--- start Entries provided ---

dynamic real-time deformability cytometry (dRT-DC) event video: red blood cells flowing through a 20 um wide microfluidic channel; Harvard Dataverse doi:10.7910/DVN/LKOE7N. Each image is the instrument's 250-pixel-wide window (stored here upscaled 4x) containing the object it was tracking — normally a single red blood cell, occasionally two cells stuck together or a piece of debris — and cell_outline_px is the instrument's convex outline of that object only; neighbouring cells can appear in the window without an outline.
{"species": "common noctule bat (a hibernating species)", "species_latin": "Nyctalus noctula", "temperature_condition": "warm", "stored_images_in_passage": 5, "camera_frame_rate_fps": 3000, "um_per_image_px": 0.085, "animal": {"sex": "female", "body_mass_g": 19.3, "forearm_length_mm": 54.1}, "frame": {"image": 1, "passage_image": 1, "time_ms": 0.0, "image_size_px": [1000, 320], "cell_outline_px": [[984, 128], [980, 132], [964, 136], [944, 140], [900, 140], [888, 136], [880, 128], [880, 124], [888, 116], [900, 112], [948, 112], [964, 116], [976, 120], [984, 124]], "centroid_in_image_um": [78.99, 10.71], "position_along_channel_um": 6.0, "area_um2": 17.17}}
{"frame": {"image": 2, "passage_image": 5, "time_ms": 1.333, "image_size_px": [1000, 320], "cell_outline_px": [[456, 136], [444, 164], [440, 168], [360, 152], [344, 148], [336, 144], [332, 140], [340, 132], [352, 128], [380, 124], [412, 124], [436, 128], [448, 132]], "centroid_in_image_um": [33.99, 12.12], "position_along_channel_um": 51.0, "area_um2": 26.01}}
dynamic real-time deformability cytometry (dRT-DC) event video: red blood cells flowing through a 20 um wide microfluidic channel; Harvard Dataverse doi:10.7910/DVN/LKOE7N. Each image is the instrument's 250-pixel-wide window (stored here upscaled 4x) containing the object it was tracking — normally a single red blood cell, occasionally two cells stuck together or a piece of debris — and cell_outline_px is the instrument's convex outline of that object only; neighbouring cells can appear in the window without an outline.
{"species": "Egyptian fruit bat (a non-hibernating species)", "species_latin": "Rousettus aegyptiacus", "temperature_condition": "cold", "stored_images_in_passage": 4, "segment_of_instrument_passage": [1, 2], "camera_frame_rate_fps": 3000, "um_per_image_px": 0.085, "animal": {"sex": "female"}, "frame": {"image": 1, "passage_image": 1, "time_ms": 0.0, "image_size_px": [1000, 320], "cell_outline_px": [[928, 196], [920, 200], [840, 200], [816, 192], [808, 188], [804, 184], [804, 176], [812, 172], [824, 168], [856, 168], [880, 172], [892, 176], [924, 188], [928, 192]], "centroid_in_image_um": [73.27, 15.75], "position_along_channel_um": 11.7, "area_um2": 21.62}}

--- end Entries provided ---

**What is required**
Repeat the material from above exactly, word for word.

**Output for this exercise**
dynamic real-time deformability cytometry (dRT-DC) event video: red blood cells flowing through a 20 um wide microfluidic channel; Harvard Dataverse doi:10.7910/DVN/LKOE7N. Each image is the instrument's 250-pixel-wide window (stored here upscaled 4x) containing the object it was tracking — normally a single red blood cell, occasionally two cells stuck together or a piece of debris — and cell_outline_px is the instrument's convex outline of that object only; neighbouring cells can appear in the window without an outline.
{"species": "common noctule bat (a hibernating species)", "species_latin": "Nyctalus noctula", "temperature_condition": "warm", "stored_images_in_passage": 5, "camera_frame_rate_fps": 3000, "um_per_image_px": 0.085, "animal": {"sex": "female", "body_mass_g": 19.3, "forearm_length_mm": 54.1}, "frame": {"image": 1, "passage_image": 1, "time_ms": 0.0, "image_size_px": [1000, 320], "cell_outline_px": [[984, 128], [980, 132], [964, 136], [944, 140], [900, 140], [888, 136], [880, 128], [880, 124], [888, 116], [900, 112], [948, 112], [964, 116], [976, 120], [984, 124]], "centroid_in_image_um": [78.99, 10.71], "position_along_channel_um": 6.0, "area_um2": 17.17}}
{"frame": {"image": 2, "passage_image": 5, "time_ms": 1.333, "image_size_px": [1000, 320], "cell_outline_px": [[456, 136], [444, 164], [440, 168], [360, 152], [344, 148], [336, 144], [332, 140], [340, 132], [352, 128], [380, 124], [412, 124], [436, 128], [448, 132]], "centroid_in_image_um": [33.99, 12.12], "position_along_channel_um": 51.0, "area_um2": 26.01}}
dynamic real-time deformability cytometry (dRT-DC) event video: red blood cells flowing through a 20 um wide microfluidic channel; Harvard Dataverse doi:10.7910/DVN/LKOE7N. Each image is the instrument's 250-pixel-wide window (stored here upscaled 4x) containing the object it was tracking — normally a single red blood cell, occasionally two cells stuck together or a piece of debris — and cell_outline_px is the instrument's convex outline of that object only; neighbouring cells can appear in the window without an outline.
{"species": "Egyptian fruit bat (a non-hibernating species)", "species_latin": "Rousettus aegyptiacus", "temperature_condition": "cold", "stored_images_in_passage": 4, "segment_of_instrument_passage": [1, 2], "camera_frame_rate_fps": 3000, "um_per_image_px": 0.085, "animal": {"sex": "female"}, "frame": {"image": 1, "passage_image": 1, "time_ms": 0.0, "image_size_px": [1000, 320], "cell_outline_px": [[928, 196], [920, 200], [840, 200], [816, 192], [808, 188], [804, 184], [804, 176], [812, 172], [824, 168], [856, 168], [880, 172], [892, 176], [924, 188], [928, 192]], "centroid_in_image_um": [73.27, 15.75], "position_along_channel_um": 11.7, "area_um2": 21.62}}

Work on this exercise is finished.